Eis o conteúdo da carta:

O Povo não sabe onde pôr o coração.

A confiança que Vossa Excelência nos merece, como Presidente da Frelimo e da República Popular de Moçambique, leva-nos a falar, mais uma vez, das violências que não cessam de humilhar e destruir o nosso povo. A guerra continua e com ela a violência, a humilhação, os abusos, os excessos, as atrocidades e os crimes. Permita-nos, Senhor Presidente, que falemos, concretamente, das violências que, neste momento, mais humilham e esmagam o nosso Povo, mais destroem o país e o encobre de vergonha e de sangue: os massacres, as execuções sumárias, os assassinatos, e as torturas.

Massacres:

As informações de que dispomos dizem-nos que os massacres, cometidos por uns e por outros, não são um boato ou uma pura invenção, mas, sim, uma triste e dolorosa realidade. Sabemos que ao longo destes anos de guerra, os massacres de pessoas e de populações inocentes e indefesas foram muitos, contando-se por milhares, o número de vítimas: homens, mulheres, velhos e crianças, jovens e adolescentes, mães lactantes e mães grávidas. O povo pergunta pelas razões destes crimes, destes actos executados, e pergunta igualmente por quem os comete ou manda cometer. Julgamos que não basta responder com a desculpa de que a guerra é guerra ou de que na guerra não há lei, nem há moral.

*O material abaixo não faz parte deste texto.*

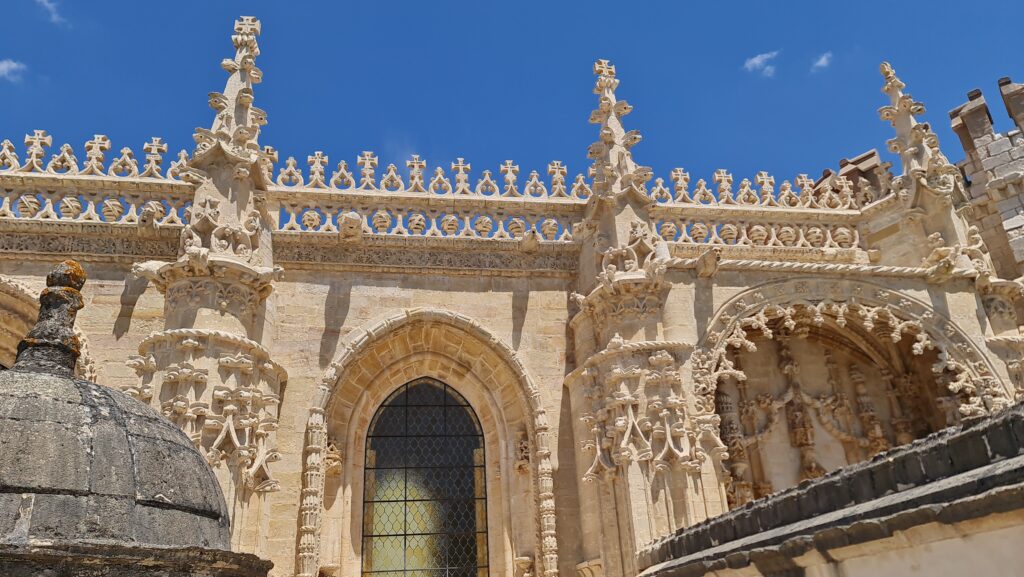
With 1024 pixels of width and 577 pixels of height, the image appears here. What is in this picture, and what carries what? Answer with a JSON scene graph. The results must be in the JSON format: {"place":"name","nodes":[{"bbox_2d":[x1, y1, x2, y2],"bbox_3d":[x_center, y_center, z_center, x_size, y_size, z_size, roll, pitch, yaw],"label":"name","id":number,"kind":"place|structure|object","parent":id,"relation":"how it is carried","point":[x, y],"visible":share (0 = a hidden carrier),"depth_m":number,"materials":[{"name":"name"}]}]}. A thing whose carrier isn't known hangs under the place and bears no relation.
{"place":"outdoors","nodes":[
{"label":"outdoors","id":0,"kind":"place"},
{"bbox_2d":[0,59,26,81],"label":"cloud","id":1,"kind":"structure","parent":0,"point":[12,66],"materials":[{"name":"white"}]},
{"bbox_2d":[35,0,67,26],"label":"cloud","id":2,"kind":"structure","parent":0,"point":[47,4],"materials":[{"name":"white"}]},
{"bbox_2d":[0,0,1023,196],"label":"sky","id":3,"kind":"structure","parent":0,"point":[0,50],"materials":[{"name":"blue"}]},
{"bbox_2d":[0,4,1023,576],"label":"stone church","id":4,"kind":"structure","parent":0,"point":[936,297],"depth_m":9.86,"materials":[{"name":"stone"}]},
{"bbox_2d":[0,275,95,378],"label":"arched window","id":5,"kind":"structure","parent":4,"relation":"in","point":[13,343],"depth_m":8.87,"materials":[{"name":"beige stone"}]},
{"bbox_2d":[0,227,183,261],"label":"carved frieze","id":6,"kind":"object","parent":4,"relation":"attached to","point":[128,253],"visible":0.6,"depth_m":9.41,"materials":[{"name":"brown stone"}]},
{"bbox_2d":[0,132,187,180],"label":"cresting","id":7,"kind":"object","parent":4,"relation":"on","point":[154,147],"visible":0.67,"depth_m":10.31,"materials":[{"name":"beige stone"}]},
{"bbox_2d":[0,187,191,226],"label":"balustrade","id":8,"kind":"object","parent":4,"relation":"attached to","point":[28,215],"visible":0.62,"depth_m":9.80,"materials":[{"name":"beige stone"}]},
{"bbox_2d":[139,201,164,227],"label":"gargoyle","id":9,"kind":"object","parent":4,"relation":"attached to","point":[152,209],"visible":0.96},
{"bbox_2d":[129,15,286,558],"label":"pinnacle","id":10,"kind":"structure","parent":4,"relation":"attached to","point":[258,343],"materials":[{"name":"stone"}]},
{"bbox_2d":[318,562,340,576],"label":"stone corbel","id":11,"kind":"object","parent":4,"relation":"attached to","point":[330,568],"visible":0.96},
{"bbox_2d":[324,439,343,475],"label":"stone corbel","id":12,"kind":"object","parent":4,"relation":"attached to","point":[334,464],"visible":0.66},
{"bbox_2d":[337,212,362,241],"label":"head","id":13,"kind":"object","parent":4,"relation":"attached to","point":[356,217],"visible":0.97,"depth_m":9.71},
{"bbox_2d":[361,377,488,576],"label":"arched window","id":14,"kind":"structure","parent":4,"relation":"in","point":[413,554],"depth_m":9.82,"materials":[{"name":"glass"}]},
{"bbox_2d":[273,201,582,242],"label":"balustrade","id":15,"kind":"object","parent":4,"relation":"attached to","point":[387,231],"visible":0.56,"depth_m":10.47,"materials":[{"name":"beige stone"}]},
{"bbox_2d":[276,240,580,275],"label":"carved frieze","id":16,"kind":"object","parent":4,"relation":"attached to","point":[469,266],"visible":0.63,"depth_m":10.13,"materials":[{"name":"brown stone"}]},
{"bbox_2d":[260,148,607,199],"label":"cresting","id":17,"kind":"object","parent":4,"relation":"on","point":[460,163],"visible":0.67,"depth_m":10.87,"materials":[{"name":"beige stone"}]},
{"bbox_2d":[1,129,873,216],"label":"parapet","id":18,"kind":"structure","parent":4,"relation":"on","point":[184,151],"depth_m":10.58,"materials":[{"name":"beige stone"}]},
{"bbox_2d":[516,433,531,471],"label":"stone corbel","id":19,"kind":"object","parent":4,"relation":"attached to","point":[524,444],"visible":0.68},
{"bbox_2d":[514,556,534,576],"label":"stone corbel","id":20,"kind":"object","parent":4,"relation":"attached to","point":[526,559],"visible":0.98,"depth_m":8.87,"materials":[{"name":"beige stone"}]},
{"bbox_2d":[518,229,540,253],"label":"gargoyle","id":21,"kind":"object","parent":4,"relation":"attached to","point":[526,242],"visible":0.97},
{"bbox_2d":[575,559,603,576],"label":"stone corbel","id":22,"kind":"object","parent":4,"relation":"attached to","point":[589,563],"visible":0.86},
{"bbox_2d":[566,55,716,576],"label":"pinnacle","id":23,"kind":"structure","parent":4,"relation":"attached to","point":[595,180],"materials":[{"name":"stone"}]},
{"bbox_2d":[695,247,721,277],"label":"gargoyle","id":24,"kind":"object","parent":4,"relation":"attached to","point":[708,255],"visible":0.97,"depth_m":9.72,"materials":[{"name":"stone"}]},
{"bbox_2d":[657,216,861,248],"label":"balustrade","id":25,"kind":"object","parent":4,"relation":"attached to","point":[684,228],"visible":0.55,"depth_m":11.22,"materials":[{"name":"stone"}]},
{"bbox_2d":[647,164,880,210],"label":"cresting","id":26,"kind":"object","parent":4,"relation":"on","point":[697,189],"visible":0.59,"depth_m":11.76,"materials":[{"name":"beige stone"}]},
{"bbox_2d":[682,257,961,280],"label":"cornice","id":27,"kind":"structure","parent":4,"relation":"attached to","point":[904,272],"depth_m":10.09,"materials":[{"name":"stone"}]},
{"bbox_2d":[696,280,1005,494],"bbox_3d":[4.922,2.373,9.963,4.547,5.316,1.269,1,-25,-8],"label":"archway","id":28,"kind":"object","parent":4,"relation":"in","point":[956,348],"visible":0.53,"depth_m":10.63,"materials":[{"name":"stone"}]},
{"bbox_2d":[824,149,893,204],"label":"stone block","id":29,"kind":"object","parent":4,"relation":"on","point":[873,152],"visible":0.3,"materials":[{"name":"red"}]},
{"bbox_2d":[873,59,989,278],"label":"pinnacle","id":30,"kind":"object","parent":4,"relation":"on","point":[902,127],"visible":0.71,"depth_m":11.24,"materials":[{"name":"stone"}]},
{"bbox_2d":[742,50,779,75],"label":"cloud","id":31,"kind":"structure","parent":0,"point":[756,59],"materials":[{"name":"white"}]},
{"bbox_2d":[810,51,832,71],"label":"cloud","id":32,"kind":"structure","parent":0,"point":[823,59],"materials":[{"name":"white"}]},
{"bbox_2d":[633,402,1023,576],"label":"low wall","id":33,"kind":"structure","parent":0,"point":[956,438],"depth_m":3.54,"materials":[{"name":"stone"}]},
{"bbox_2d":[948,78,1023,277],"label":"stone tower","id":34,"kind":"structure","parent":0,"point":[1015,228],"depth_m":12.00,"materials":[{"name":"stone"}]},
{"bbox_2d":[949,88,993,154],"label":"merlon","id":35,"kind":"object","parent":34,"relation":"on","point":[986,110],"visible":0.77,"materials":[{"name":"grey stone"}]},
{"bbox_2d":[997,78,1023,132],"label":"merlon","id":36,"kind":"object","parent":34,"relation":"on","point":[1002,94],"visible":0.93,"depth_m":12.30,"materials":[{"name":"stone"}]},
{"label":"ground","id":37,"kind":"structure","parent":0},
{"bbox_2d":[0,268,271,576],"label":"stone dome","id":38,"kind":"structure","parent":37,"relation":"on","point":[139,451],"depth_m":3.91,"materials":[{"name":"stone"}]},
{"bbox_2d":[16,261,88,373],"bbox_3d":[-2.949,0.204,4.564,0.358,0.843,0.358,1,-25,-8],"label":"finial","id":39,"kind":"object","parent":38,"relation":"on","point":[78,293],"visible":0.85,"depth_m":4.49,"materials":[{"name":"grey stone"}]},
{"bbox_2d":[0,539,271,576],"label":"stone ledge","id":40,"kind":"object","parent":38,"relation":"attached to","point":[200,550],"visible":0.81,"depth_m":3.38,"materials":[{"name":"stone"}]}
]}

O povo entende que na guerra há uma inelutável irracionalidade congénita, o que necessariamente dá origem a abusos e a violências arbitrárias. O povo entende que a irresponsabilidade, a indisciplina, o descontrolo, o espírito de represália e de vingança podem tornar, num dado momento, os homens armados em homens ferozes, homens sem lei e sem um mínimo de respeito pela vida, pela dignidade da pessoa humana e pela segurança a que as populações têm inegável direito, mas, bastarão estas razões para explicar os numerosos massacres, cometidos contra pessoas inocentes, populações indefesas e contra o próprio Povo? Não haverá outras causas, além da lógica diabólica da guerra e da irresponsabilidade de quem os comete, permite ou manda cometer?